Russ: If we remove the buzz-word laden landscape of Agile it can be distilled into processes, practices, tools and techniques that help businesses embrace change. In this respect, antifragility has a lot to bring to all levels of 'agile' development.
With microservices we’re clearly focussed on getting the benefits of antifragility at the level of the system and its technical implementation so that it doesn’t fight the agility and adaption that we’re trying to embrace in our ways of working.
InfoQ: Simplicity is another way to raise efficiency maintainability in software development - does it also fit in the antifragility and microservices world?
Russ: Absolutely. Each microservice will be simple as it will be single-purpose, avoiding system-level entanglement between concerns. This also extends of course into the implementation of a service too, where simplicity and avoiding entanglement of concerns is more commonly applied to writing simple code (something I call ‘cartoon code’, I want your code to be as easy to read as, say, Calvin and Hobbes, but with a little less laughing).
InfoQ: Are there any ideas how to transform legacy architectures into antifragile architectures?
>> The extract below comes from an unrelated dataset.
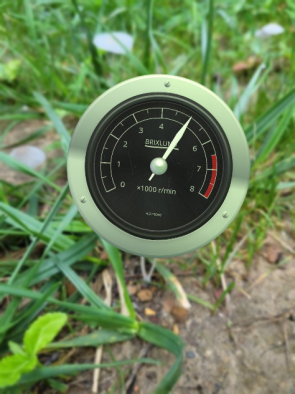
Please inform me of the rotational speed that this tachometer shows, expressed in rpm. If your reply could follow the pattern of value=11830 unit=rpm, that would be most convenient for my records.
value=5000 unit=rpm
Do we have a big bang transformation or is it possible to apply antifragility step-by-step?
Russ: Green or brown-field, the approach is remarkably similar. Designing or re-designing a system towards antifragile microservices is exactly what the Life Preserver tool is designed to do.
The Life Preserver is just a thinking tool that asks the right questions to drive the separation of concerns and the grouping together of parts of your system that change together.
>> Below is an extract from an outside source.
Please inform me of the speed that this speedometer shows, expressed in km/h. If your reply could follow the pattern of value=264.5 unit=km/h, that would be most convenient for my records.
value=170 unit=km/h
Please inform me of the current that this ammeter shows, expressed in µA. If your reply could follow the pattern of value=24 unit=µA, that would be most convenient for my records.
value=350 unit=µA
I invented the Life Preserver because I was very frustrated with existing architecture and design techniques, especially diagrammatic approaches, that never seemed to consider evolutionary change of the system at all. A great diagrammatic tool should answer important questions, and ask some too. Most diagrams produced in the name of software architecture do neither.
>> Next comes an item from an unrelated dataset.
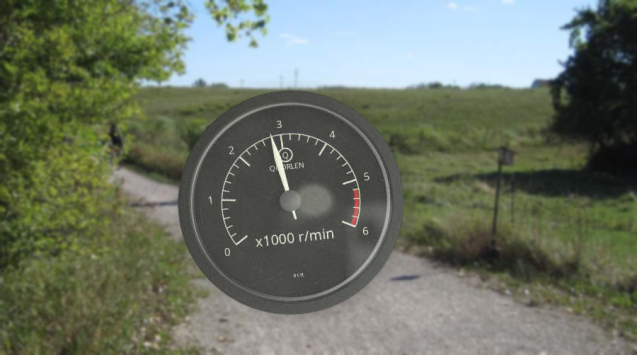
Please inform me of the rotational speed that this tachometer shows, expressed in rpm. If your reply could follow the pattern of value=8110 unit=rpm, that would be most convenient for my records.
value=2800 unit=rpm
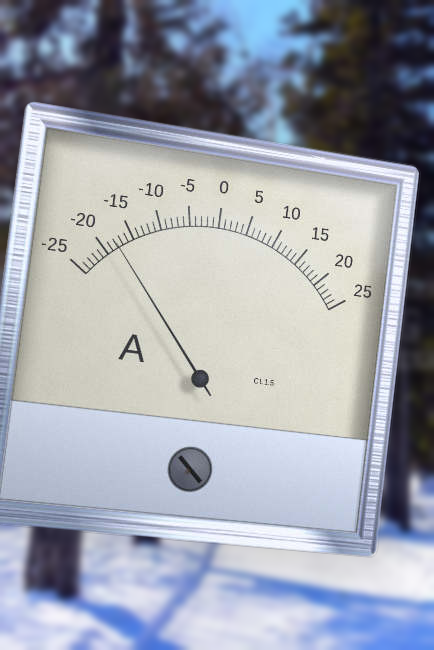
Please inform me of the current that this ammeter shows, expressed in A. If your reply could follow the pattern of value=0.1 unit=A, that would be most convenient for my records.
value=-18 unit=A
InfoQ: Suppose I'm an old-school architect / designer - how hard will it be for me to shift paradigms? In what way should I look at software design to come up to speed? How can I get familiar with antifragility, microservices and simplicity as fast as possible?
Russ: Well of course there’s starting with the “Antifragile" book by Nassim Nicholas Taleb to start your journey to understanding why antifragility is important in the first place. Then I’d take a look at how companies who are taking advantage of antifragility are building and working their software systems, a key example here is Netflix and the great work that Adrian Cockroft did while he was there and that his team are continuing to take advantage of.
When it comes to applying antifragility to your own systems it is a bit of a shameless plug but that’s where my book “Antifragile Software: Building Adaptable Software with Microservices”, and even my courses in London and the tutorials I’ll be doing at various conferences over the coming year come in. If you are in London then there’s also the free meet up group that you can join, and I’m also planning to run the first ever microservices-dedicated conference in London in November, called µCon, where we have a really stellar collection of speakers starting to build up for this two-track, two-day conference.
Microservices are a hot topic, and I think antifragility gives us the foundation as to why. Hopefully there’ll be enough interest in things for us to take activities such as µCon on the road to other parts of the world as well. It’s definitely a space worth watching and I’ll be doing my best to keep everyone abreast of things on my blog as things progress over the next 10 or so years. It’s going to be an interesting ride!
About the Interviewee
Russ Miles is Chief Scientist at Simplicity Itself. As well as being the author of “Head First Software Development” and more recently the LeanPub book “Antifragile Software: Building Adaptable Software with Microservices”, Russ also consults, conducts courses and speaks internationally on the subject of building software that is simple and thrives on change.